Fake news prevention has once again become a hot issue. Unfortunately, people keep talking past each other and there is a complete lack of agreement.
The right way of dealing with the fake news problem is for those in favor of freedom of expression and those in favor of legislation to continue their dialogue in search of common ground.
However, an urgent task that should be immediately addressed is education in media literacy.
This is the fundamental solution to the problem, and it is a preventative measure that is less controversial and that can be implemented promptly.
Unfortunately, in the discussion about fake news, the Ministry of Education, the authority best placed to implement such policies, has remained completely silent, as if the issue were none of its business — an astonishing reaction.
The ministry organizes more than 100 teacher workshops every year, ranging from courses for principals and deans-to-be to on-the-job training. If it could integrate media literacy training into such workshops and included fake news prevention, participants would surely become the best teachers of media literacy and the deconstruction of fake news, having an immeasurable influence on countless students.

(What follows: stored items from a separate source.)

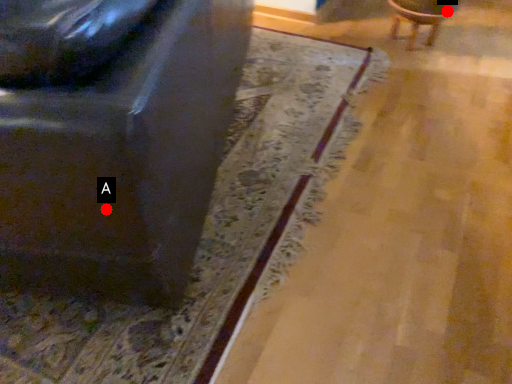
Question: Two points are circled on the image, labeled by A and B beside each circle. Which point is farther from the camera taking this photo?

Choices:
 (A) A is further
 (B) B is further

Answer: (B)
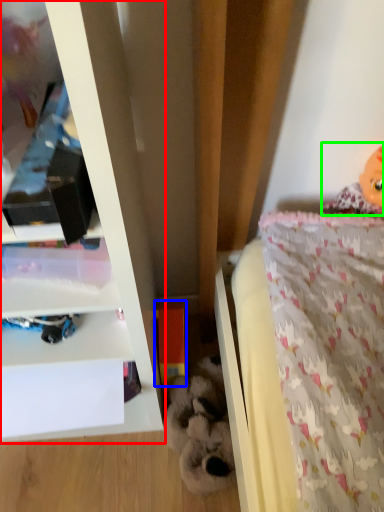
Question: Which object is positioned closest to shelf (highlighted by a red box)? Select from toy (highlighted by a blue box) and doll (highlighted by a green box).

Choices:
 (A) toy
 (B) doll

Answer: (A)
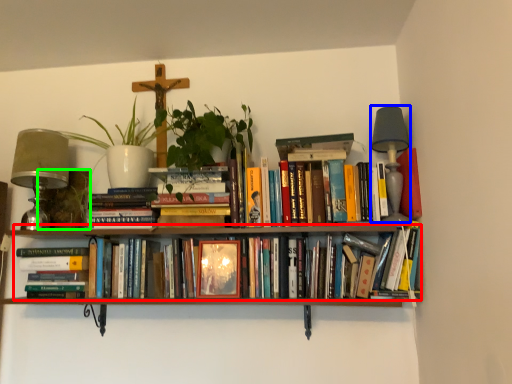
Question: Based on their relative distances, which object is nearer to book (highlighted by a red box)? Choose from table lamp (highlighted by a blue box) and plant (highlighted by a green box).

Choices:
 (A) table lamp
 (B) plant

Answer: (B)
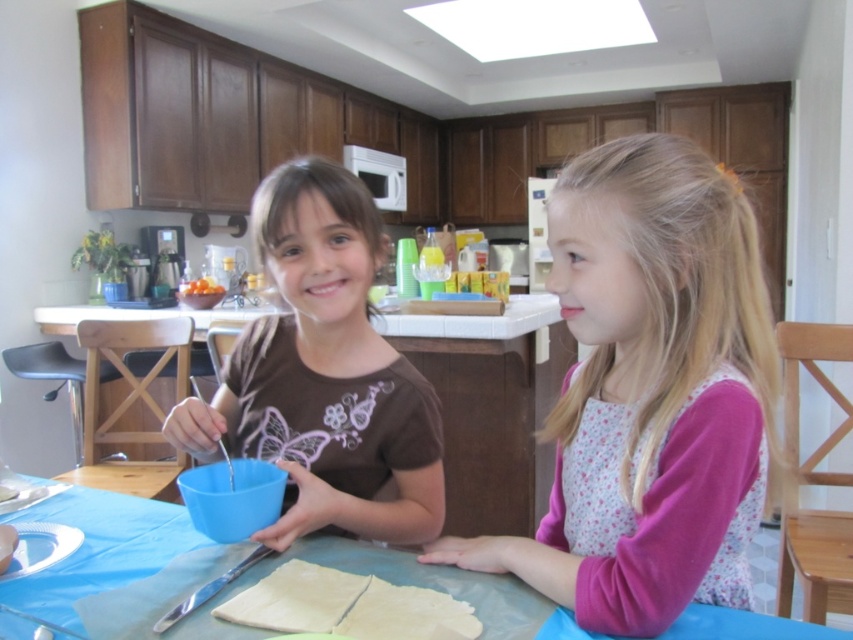
You are trying to place a tall glass on the blue plastic table at center. The blue plastic bowl at center is already on the table. Can the glass be placed on the table without touching the bowl?

The blue plastic bowl at center is much taller than the blue plastic table at center, so placing a tall glass on the table might cause it to touch the bowl since the bowl already occupies vertical space on the table.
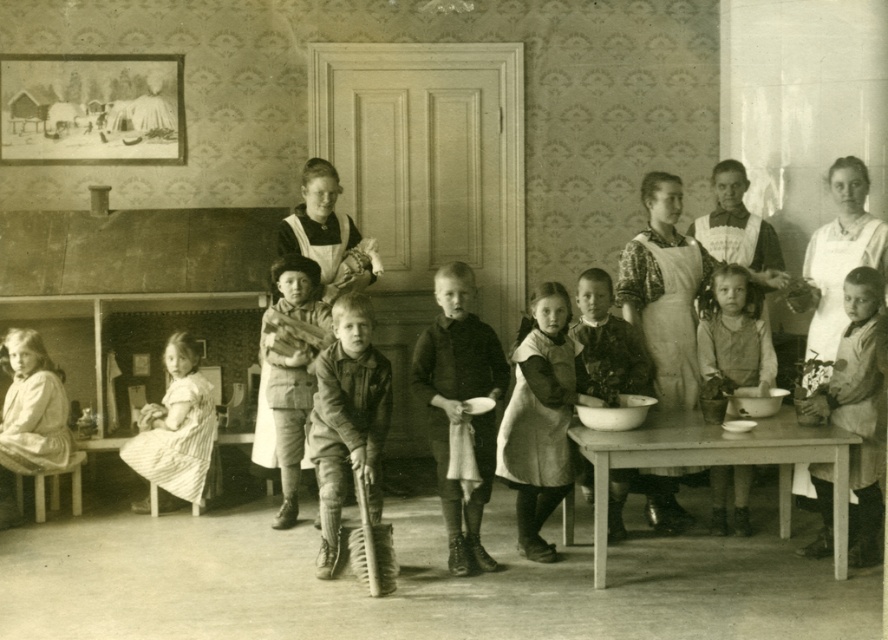
Question: Which of these objects is positioned farthest from the light brown fabric dress at center?

Choices:
 (A) wooden table at center
 (B) matte brown apron at lower right
 (C) wooden broom at center
 (D) light brown wool sweater at center

Answer: (D)

Question: Which object is farther from the camera taking this photo?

Surely cyberbullying, infringing on human rights, videos that violate people’s privacy and the distribution of fake news that causes social unrest are mostly the result of mistakes made by younger generations because they lack an understanding of the innate character of the Internet, as well as the related laws — in other words, a lack of media literacy.
Perhaps many students’ ignorance is not a result of their schools’ unwillingness to teach media literacy. Instead, it could be because teachers lack training and simply do not know how to teach media literacy.
As a consequence, fake news has more serious consequences in Taiwan than in many other nations. Is this not a problem that people in education should face head-on?
In addition to holding teachers’ workshops, the ministry could also implement a nationwide contest to submit teaching plans aimed at preventing fake news. There must be passionate educators who would like to help solve this problem.
Innovative teaching plans from teachers in the classroom could serve as instruction materials for others, while the ministry could use the contest to stress the importance of responding to fake news and inspiring people’s creativity on how to do so.
Moreover, as the authority overseeing the Lifelong Learning Act (終身學習法), the ministry can take advantage of education for adults — such as social education halls, libraries and community colleges — to push for media literacy and the deconstruction of fake news, to make adults who heavily rely on social media aware of the dangers of spreading false information and the possibility of breaking the law.
As all sides continue to debate how to prevent the spread of fake news, from both preschool and school to lifelong learning, should the ministry not take responsibility and push for media literacy education and fake news prevention, as no other ministry can do so without causing much controversy?
Only when people understand that they should never spread information that cannot be verified can we turn the saying that “gossips and rumors will only be stopped by the wise” into a reality.
Chen Ping-hung is a professor at National Taiwan Normal University’s Graduate Institute of Mass Communication.